AIR FORCE ACADEMY, Colo. - As Air Force cadets return to classes this month, they are seeing a new system for handling rape allegations - reforms put in place throughout the military in response to the sex scandal that rocked this prestigious school more than two years ago.
The Defense Department is adding sexual assault response coordinators at every major base around the world. Bases also will have at least one victim's advocate, most of them civilians.
In another groundbreaking move, all 1.5 million active duty military personnel will have the option of reporting a sexual assault and having their identity shielded from commanders. Base commanders will be told there has been an incident but given no information about the alleged victim.
Roger Kaplan, spokesman for the Pentagon's Joint Task Force on Sexual Assault, said training began in June and more than 2,300 response coordinators and victim's advocates have been prepped for handling assault cases.
Observers call the changes - part of a series of reforms enacted since the academy scandal erupted - a significant milestone for the military.
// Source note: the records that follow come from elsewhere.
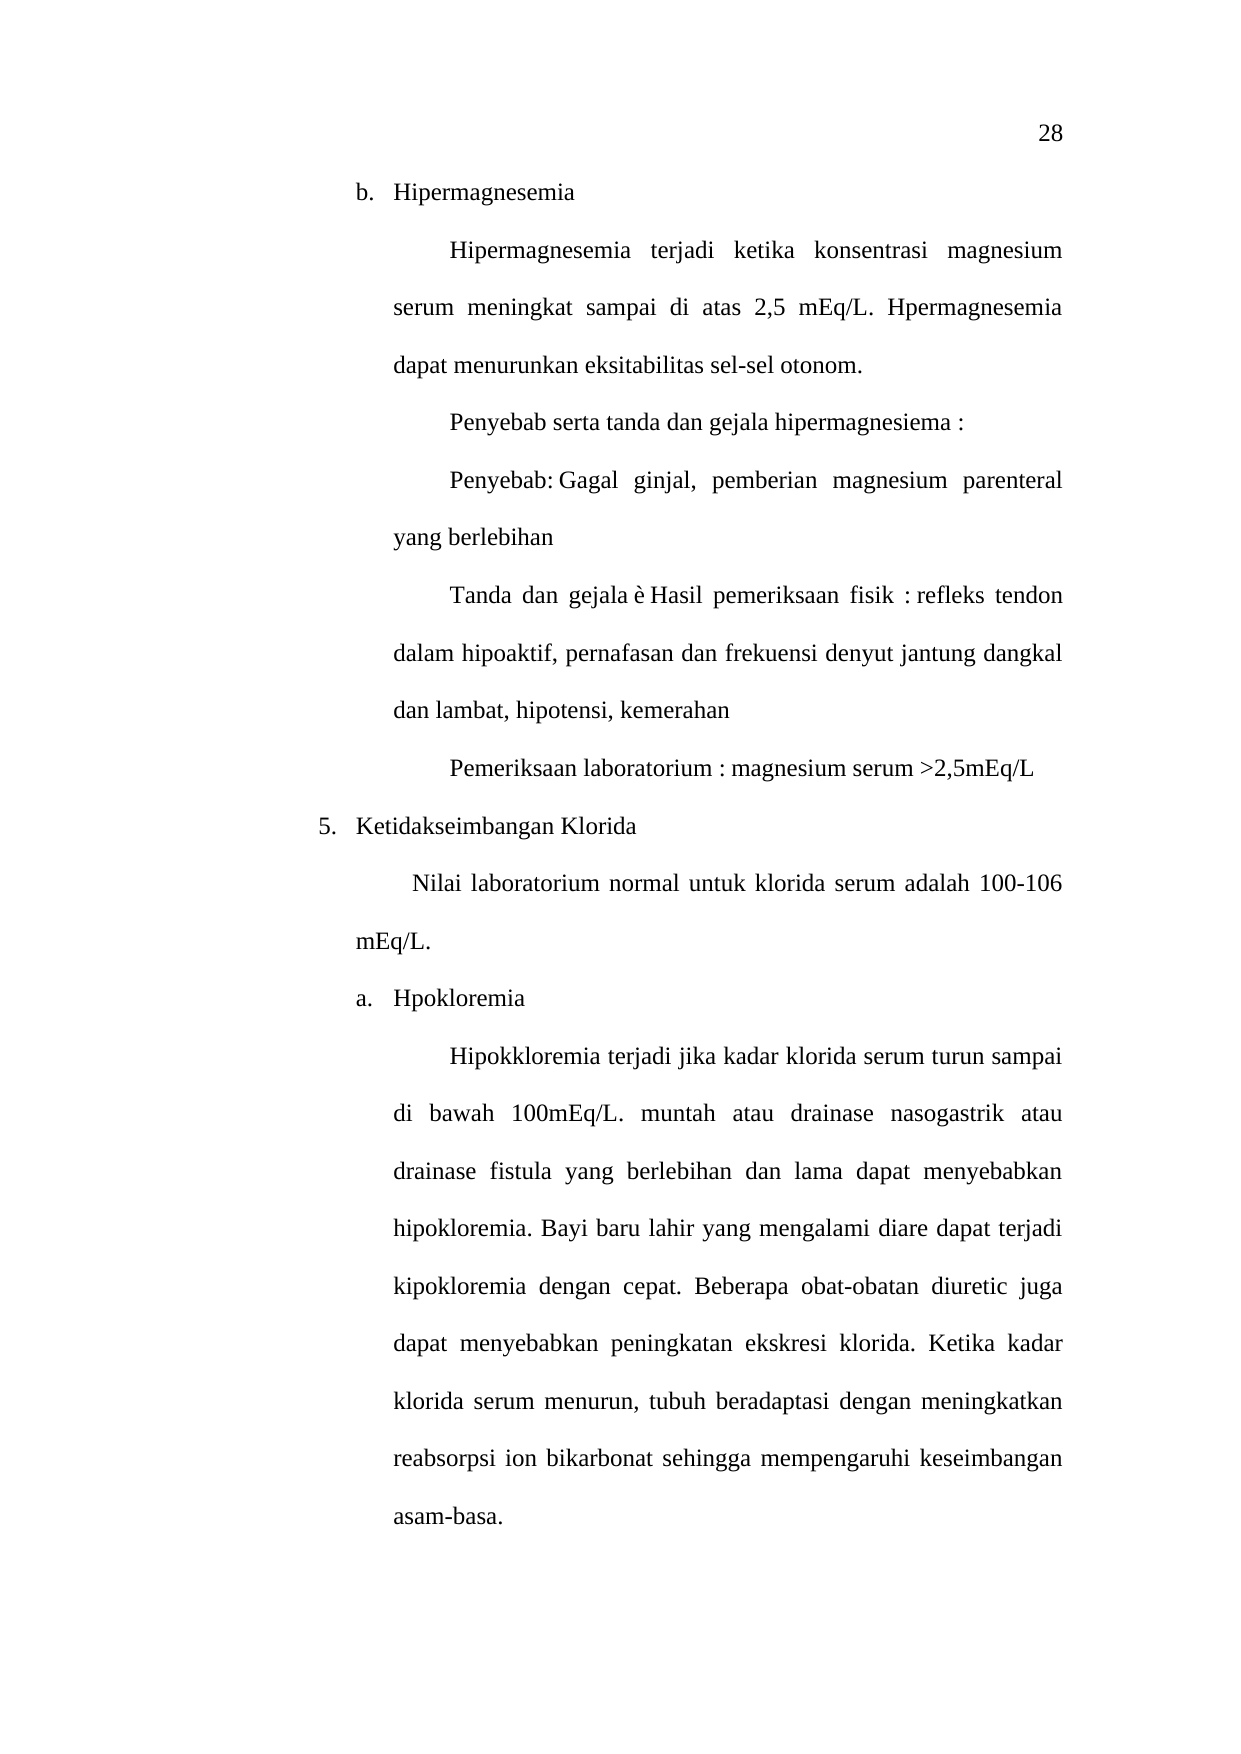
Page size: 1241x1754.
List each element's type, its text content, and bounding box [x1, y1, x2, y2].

text Hipermagnesemia terjadi ketika konsentrasi magnesium serum meningkat sampai di atas 2,5 mEq/L. Hpermagnesemia dapat menurunkan eksitabilitas sel-sel otonom. [393, 235, 1063, 378]
text Hipokkloremia terjadi jika kadar klorida serum turun sampai di bawah 100mEq/L. muntah atau drainase nasogastrik atau drainase fistula yang berlebihan dan lama dapat menyebabkan hipokloremia. Bayi baru lahir yang mengalami diare dapat terjadi kipokloremia dengan cepat. Beberapa obat-obatan diuretic juga dapat menyebabkan peningkatan ekskresi klorida. Ketika kadar klorida serum menurun, tubuh beradaptasi dengan meningkatkan reabsorpsi ion bikarbonat sehingga mempengaruhi keseimbangan asam-basa. [393, 1041, 1063, 1530]
subtitle Hipermagnesemia [356, 177, 1063, 206]
text Nilai laboratorium normal untuk klorida serum adalah 100-106 mEq/L. [356, 868, 1063, 955]
text Pemeriksaan laboratorium : magnesium serum >2,5mEq/L [393, 753, 1063, 782]
text Tanda dan gejala è Hasil pemeriksaan fisik : refleks tendon dalam hipoaktif, pernafasan dan frekuensi denyut jantung dangkal dan lambat, hipotensi, kemerahan [393, 580, 1063, 724]
subtitle Ketidakseimbangan Klorida [318, 811, 1063, 840]
subtitle Hpokloremia [356, 983, 1063, 1012]
text Penyebab serta tanda dan gejala hipermagnesiema : [393, 407, 1063, 436]
text Penyebab: Gagal ginjal, pemberian magnesium parenteral yang berlebihan [393, 465, 1063, 551]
"I liken it in importance to the establishment of equal opportunity offices on bases," said Terri Spahr Nelson, an Army veteran and therapist who has written about assault in the military. "How long it is going to take people to get the word, I don't know."
Anita Sanchez, spokeswoman for the Miles Foundation advocacy group for victims of military violence, said she has reservations.
"It looks great on paper but it needs to be based on a foundation of law and procedure, not just a policy directive, to guarantee that victims get the support and protection they need," she said.
The scandal here broke in January 2003 when female cadets said they were being punished for minor infractions like drinking alcohol when they came forward to report sexual assaults. Some cadets went to a local rape crisis clinic, saying they feared their military careers would be damaged if they spoke with a commanding officer. Investigators later determined there were 142 reports of sexual assault at the academy between 1993 and 2003.
An investigation by the Defense Department's inspector general said top academy commanders had failed to recognize the severity of the problem. The Air Force brought in new leadership and began researching ways to prevent another scandal.
The Pentagon said Thursday that hostile attitudes and inappropriate treatment of women are still a problem at the U.S. Military Academy at West Point and the Naval Academy in Annapolis, Md. A task force report called training on sexual harassment and assault issues inadequate, resulting in misunderstandings about how to obtain medical care, counseling and legal assistance.
Col. Debra Gray, a 1980 alumna of the academy's first coed class, was sent to the school in 2003 with orders to find out what was wrong and fix it. She said she and other leaders had to be educated on the impact of sexual assault.
"I went from zero to 100,000 feet in a very short period of time in learning about sexual assault," said Gray, the school's vice commandant. "The more I learned about it the more I understood that a lot people are not going to come forward and talk about something that is personal unless you give them the avenue of confidentiality."
Only about a third of sexual assault victims report the attacks, according to national surveys. Gray said she has explained to the academy's civilian oversight panel that most rapes involve someone known to the victim - which makes it even harder to report. In some cases, underage drinking or other rules violations are involved, complicating cases.
Since Gray took over, the number of female cadets indicating they were sexually assaulted during their time at the academy declined from 109 women to 79 women, according to a 2003-04 survey by the Defense Department's inspector general. Overall, the military said 1,700 sexual assaults were reported last year, up from 1,012 in 2003. Officials have attributed the increase to heightened awareness about sexual assault issues.
Kaplan said that between June 14, when the new confidentiality policy took effect, and July 31, a total of 40 people made confidential reports of assaults; seven later decided to go public and pursue prosecution of their assailant.
Gray is the response coordinator for the academy until a civilian takes over the job. When victims call, she said she plans to "draw a bubble around" them until they have had time to regain control of their lives.